▶ **Records from a collection**:
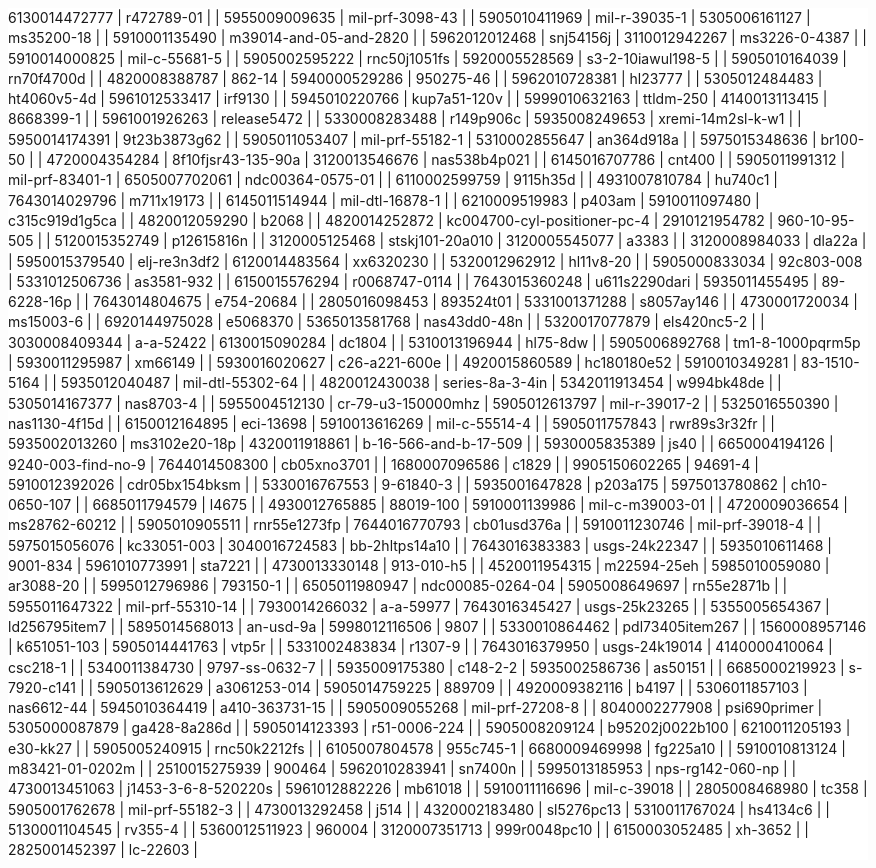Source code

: 6130014472777 | r472789-01 |  | 5955009009635 | mil-prf-3098-43 |  | 5905010411969 | mil-r-39035-1 | 
5305006161127 | ms35200-18 |  | 5910001135490 | m39014-and-05-and-2820 |  | 5962012012468 | snj54156j | 
3110012942267 | ms3226-0-4387 |  | 5910014000825 | mil-c-55681-5 |  | 5905002595222 | rnc50j1051fs | 
5920005528569 | s3-2-10iawul198-5 |  | 5905010164039 | rn70f4700d |  | 4820008388787 | 862-14 | 
5940000529286 | 950275-46 |  | 5962010728381 | hl23777 |  | 5305012484483 | ht4060v5-4d | 
5961012533417 | irf9130 |  | 5945010220766 | kup7a51-120v |  | 5999010632163 | ttldm-250 | 
4140013113415 | 8668399-1 |  | 5961001926263 | release5472 |  | 5330008283488 | r149p906c | 
5935008249653 | xremi-14m2sl-k-w1 |  | 5950014174391 | 9t23b3873g62 |  | 5905011053407 | mil-prf-55182-1 | 
5310002855647 | an364d918a |  | 5975015348636 | br100-50 |  | 4720004354284 | 8f10fjsr43-135-90a | 
3120013546676 | nas538b4p021 |  | 6145016707786 | cnt400 |  | 5905011991312 | mil-prf-83401-1 | 
6505007702061 | ndc00364-0575-01 |  | 6110002599759 | 9115h35d |  | 4931007810784 | hu740c1 | 
7643014029796 | m711x19173 |  | 6145011514944 | mil-dtl-16878-1 |  | 6210009519983 | p403am | 
5910011097480 | c315c919d1g5ca |  | 4820012059290 | b2068 |  | 4820014252872 | kc004700-cyl-positioner-pc-4 | 
2910121954782 | 960-10-95-505 |  | 5120015352749 | p12615816n |  | 3120005125468 | stskj101-20a010 | 
3120005545077 | a3383 |  | 3120008984033 | dla22a |  | 5950015379540 | elj-re3n3df2 | 
6120014483564 | xx6320230 |  | 5320012962912 | hl11v8-20 |  | 5905000833034 | 92c803-008 | 
5331012506736 | as3581-932 |  | 6150015576294 | r0068747-0114 |  | 7643015360248 | u611s2290dari | 
5935011455495 | 89-6228-16p |  | 7643014804675 | e754-20684 |  | 2805016098453 | 893524t01 | 
5331001371288 | s8057ay146 |  | 4730001720034 | ms15003-6 |  | 6920144975028 | e5068370 | 
5365013581768 | nas43dd0-48n |  | 5320017077879 | els420nc5-2 |  | 3030008409344 | a-a-52422 | 
6130015090284 | dc1804 |  | 5310013196944 | hl75-8dw |  | 5905006892768 | tm1-8-1000pqrm5p | 
5930011295987 | xm66149 |  | 5930016020627 | c26-a221-600e |  | 4920015860589 | hc180180e52 | 
5910010349281 | 83-1510-5164 |  | 5935012040487 | mil-dtl-55302-64 |  | 4820012430038 | series-8a-3-4in | 
5342011913454 | w994bk48de |  | 5305014167377 | nas8703-4 |  | 5955004512130 | cr-79-u3-150000mhz | 
5905012613797 | mil-r-39017-2 |  | 5325016550390 | nas1130-4f15d |  | 6150012164895 | eci-13698 | 
5910013616269 | mil-c-55514-4 |  | 5905011757843 | rwr89s3r32fr |  | 5935002013260 | ms3102e20-18p | 
4320011918861 | b-16-566-and-b-17-509 |  | 5930005835389 | js40 |  | 6650004194126 | 9240-003-find-no-9 | 
7644014508300 | cb05xno3701 |  | 1680007096586 | c1829 |  | 9905150602265 | 94691-4 | 
5910012392026 | cdr05bx154bksm |  | 5330016767553 | 9-61840-3 |  | 5935001647828 | p203a175 | 
5975013780862 | ch10-0650-107 |  | 6685011794579 | l4675 |  | 4930012765885 | 88019-100 | 
5910001139986 | mil-c-m39003-01 |  | 4720009036654 | ms28762-60212 |  | 5905010905511 | rnr55e1273fp | 
7644016770793 | cb01usd376a |  | 5910011230746 | mil-prf-39018-4 |  | 5975015056076 | kc33051-003 | 
3040016724583 | bb-2hltps14a10 |  | 7643016383383 | usgs-24k22347 |  | 5935010611468 | 9001-834 | 
5961010773991 | sta7221 |  | 4730013330148 | 913-010-h5 |  | 4520011954315 | m22594-25eh | 
5985010059080 | ar3088-20 |  | 5995012796986 | 793150-1 |  | 6505011980947 | ndc00085-0264-04 | 
5905008649697 | rn55e2871b |  | 5955011647322 | mil-prf-55310-14 |  | 7930014266032 | a-a-59977 | 
7643016345427 | usgs-25k23265 |  | 5355005654367 | ld256795item7 |  | 5895014568013 | an-usd-9a | 
5998012116506 | 9807 |  | 5330010864462 | pdl73405item267 |  | 1560008957146 | k651051-103 | 
5905014441763 | vtp5r |  | 5331002483834 | r1307-9 |  | 7643016379950 | usgs-24k19014 | 
4140000410064 | csc218-1 |  | 5340011384730 | 9797-ss-0632-7 |  | 5935009175380 | c148-2-2 | 
5935002586736 | as50151 |  | 6685000219923 | s-7920-c141 |  | 5905013612629 | a3061253-014 | 
5905014759225 | 889709 |  | 4920009382116 | b4197 |  | 5306011857103 | nas6612-44 | 
5945010364419 | a410-363731-15 |  | 5905009055268 | mil-prf-27208-8 |  | 8040002277908 | psi690primer | 
5305000087879 | ga428-8a286d |  | 5905014123393 | r51-0006-224 |  | 5905008209124 | b95202j0022b100 | 
6210011205193 | e30-kk27 |  | 5905005240915 | rnc50k2212fs |  | 6105007804578 | 955c745-1 | 
6680009469998 | fg225a10 |  | 5910010813124 | m83421-01-0202m |  | 2510015275939 | 900464 | 
5962010283941 | sn7400n |  | 5995013185953 | nps-rg142-060-np |  | 4730013451063 | j1453-3-6-8-520220s | 
5961012882226 | mb61018 |  | 5910011116696 | mil-c-39018 |  | 2805008468980 | tc358 | 
5905001762678 | mil-prf-55182-3 |  | 4730013292458 | j514 |  | 4320002183480 | sl5276pc13 | 
5310011767024 | hs4134c6 |  | 5130001104545 | rv355-4 |  | 5360012511923 | 960004 | 
3120007351713 | 999r0048pc10 |  | 6150003052485 | xh-3652 |  | 2825001452397 | lc-22603 |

▶ **Task statement**:
Each entry above should be reproduced exactly, with the pictures removed.

▶ **Output below**:
Source code

: 6130014472777 | r472789-01 |  | 5955009009635 | mil-prf-3098-43 |  | 5905010411969 | mil-r-39035-1 | 
5305006161127 | ms35200-18 |  | 5910001135490 | m39014-and-05-and-2820 |  | 5962012012468 | snj54156j | 
3110012942267 | ms3226-0-4387 |  | 5910014000825 | mil-c-55681-5 |  | 5905002595222 | rnc50j1051fs | 
5920005528569 | s3-2-10iawul198-5 |  | 5905010164039 | rn70f4700d |  | 4820008388787 | 862-14 | 
5940000529286 | 950275-46 |  | 5962010728381 | hl23777 |  | 5305012484483 | ht4060v5-4d | 
5961012533417 | irf9130 |  | 5945010220766 | kup7a51-120v |  | 5999010632163 | ttldm-250 | 
4140013113415 | 8668399-1 |  | 5961001926263 | release5472 |  | 5330008283488 | r149p906c | 
5935008249653 | xremi-14m2sl-k-w1 |  | 5950014174391 | 9t23b3873g62 |  | 5905011053407 | mil-prf-55182-1 | 
5310002855647 | an364d918a |  | 5975015348636 | br100-50 |  | 4720004354284 | 8f10fjsr43-135-90a | 
3120013546676 | nas538b4p021 |  | 6145016707786 | cnt400 |  | 5905011991312 | mil-prf-83401-1 | 
6505007702061 | ndc00364-0575-01 |  | 6110002599759 | 9115h35d |  | 4931007810784 | hu740c1 | 
7643014029796 | m711x19173 |  | 6145011514944 | mil-dtl-16878-1 |  | 6210009519983 | p403am | 
5910011097480 | c315c919d1g5ca |  | 4820012059290 | b2068 |  | 4820014252872 | kc004700-cyl-positioner-pc-4 | 
2910121954782 | 960-10-95-505 |  | 5120015352749 | p12615816n |  | 3120005125468 | stskj101-20a010 | 
3120005545077 | a3383 |  | 3120008984033 | dla22a |  | 5950015379540 | elj-re3n3df2 | 
6120014483564 | xx6320230 |  | 5320012962912 | hl11v8-20 |  | 5905000833034 | 92c803-008 | 
5331012506736 | as3581-932 |  | 6150015576294 | r0068747-0114 |  | 7643015360248 | u611s2290dari | 
5935011455495 | 89-6228-16p |  | 7643014804675 | e754-20684 |  | 2805016098453 | 893524t01 | 
5331001371288 | s8057ay146 |  | 4730001720034 | ms15003-6 |  | 6920144975028 | e5068370 | 
5365013581768 | nas43dd0-48n |  | 5320017077879 | els420nc5-2 |  | 3030008409344 | a-a-52422 | 
6130015090284 | dc1804 |  | 5310013196944 | hl75-8dw |  | 5905006892768 | tm1-8-1000pqrm5p | 
5930011295987 | xm66149 |  | 5930016020627 | c26-a221-600e |  | 4920015860589 | hc180180e52 | 
5910010349281 | 83-1510-5164 |  | 5935012040487 | mil-dtl-55302-64 |  | 4820012430038 | series-8a-3-4in | 
5342011913454 | w994bk48de |  | 5305014167377 | nas8703-4 |  | 5955004512130 | cr-79-u3-150000mhz | 
5905012613797 | mil-r-39017-2 |  | 5325016550390 | nas1130-4f15d |  | 6150012164895 | eci-13698 | 
5910013616269 | mil-c-55514-4 |  | 5905011757843 | rwr89s3r32fr |  | 5935002013260 | ms3102e20-18p | 
4320011918861 | b-16-566-and-b-17-509 |  | 5930005835389 | js40 |  | 6650004194126 | 9240-003-find-no-9 | 
7644014508300 | cb05xno3701 |  | 1680007096586 | c1829 |  | 9905150602265 | 94691-4 | 
5910012392026 | cdr05bx154bksm |  | 5330016767553 | 9-61840-3 |  | 5935001647828 | p203a175 | 
5975013780862 | ch10-0650-107 |  | 6685011794579 | l4675 |  | 4930012765885 | 88019-100 | 
5910001139986 | mil-c-m39003-01 |  | 4720009036654 | ms28762-60212 |  | 5905010905511 | rnr55e1273fp | 
7644016770793 | cb01usd376a |  | 5910011230746 | mil-prf-39018-4 |  | 5975015056076 | kc33051-003 | 
3040016724583 | bb-2hltps14a10 |  | 7643016383383 | usgs-24k22347 |  | 5935010611468 | 9001-834 | 
5961010773991 | sta7221 |  | 4730013330148 | 913-010-h5 |  | 4520011954315 | m22594-25eh | 
5985010059080 | ar3088-20 |  | 5995012796986 | 793150-1 |  | 6505011980947 | ndc00085-0264-04 | 
5905008649697 | rn55e2871b |  | 5955011647322 | mil-prf-55310-14 |  | 7930014266032 | a-a-59977 | 
7643016345427 | usgs-25k23265 |  | 5355005654367 | ld256795item7 |  | 5895014568013 | an-usd-9a | 
5998012116506 | 9807 |  | 5330010864462 | pdl73405item267 |  | 1560008957146 | k651051-103 | 
5905014441763 | vtp5r |  | 5331002483834 | r1307-9 |  | 7643016379950 | usgs-24k19014 | 
4140000410064 | csc218-1 |  | 5340011384730 | 9797-ss-0632-7 |  | 5935009175380 | c148-2-2 | 
5935002586736 | as50151 |  | 6685000219923 | s-7920-c141 |  | 5905013612629 | a3061253-014 | 
5905014759225 | 889709 |  | 4920009382116 | b4197 |  | 5306011857103 | nas6612-44 | 
5945010364419 | a410-363731-15 |  | 5905009055268 | mil-prf-27208-8 |  | 8040002277908 | psi690primer | 
5305000087879 | ga428-8a286d |  | 5905014123393 | r51-0006-224 |  | 5905008209124 | b95202j0022b100 | 
6210011205193 | e30-kk27 |  | 5905005240915 | rnc50k2212fs |  | 6105007804578 | 955c745-1 | 
6680009469998 | fg225a10 |  | 5910010813124 | m83421-01-0202m |  | 2510015275939 | 900464 | 
5962010283941 | sn7400n |  | 5995013185953 | nps-rg142-060-np |  | 4730013451063 | j1453-3-6-8-520220s | 
5961012882226 | mb61018 |  | 5910011116696 | mil-c-39018 |  | 2805008468980 | tc358 | 
5905001762678 | mil-prf-55182-3 |  | 4730013292458 | j514 |  | 4320002183480 | sl5276pc13 | 
5310011767024 | hs4134c6 |  | 5130001104545 | rv355-4 |  | 5360012511923 | 960004 | 
3120007351713 | 999r0048pc10 |  | 6150003052485 | xh-3652 |  | 2825001452397 | lc-22603 |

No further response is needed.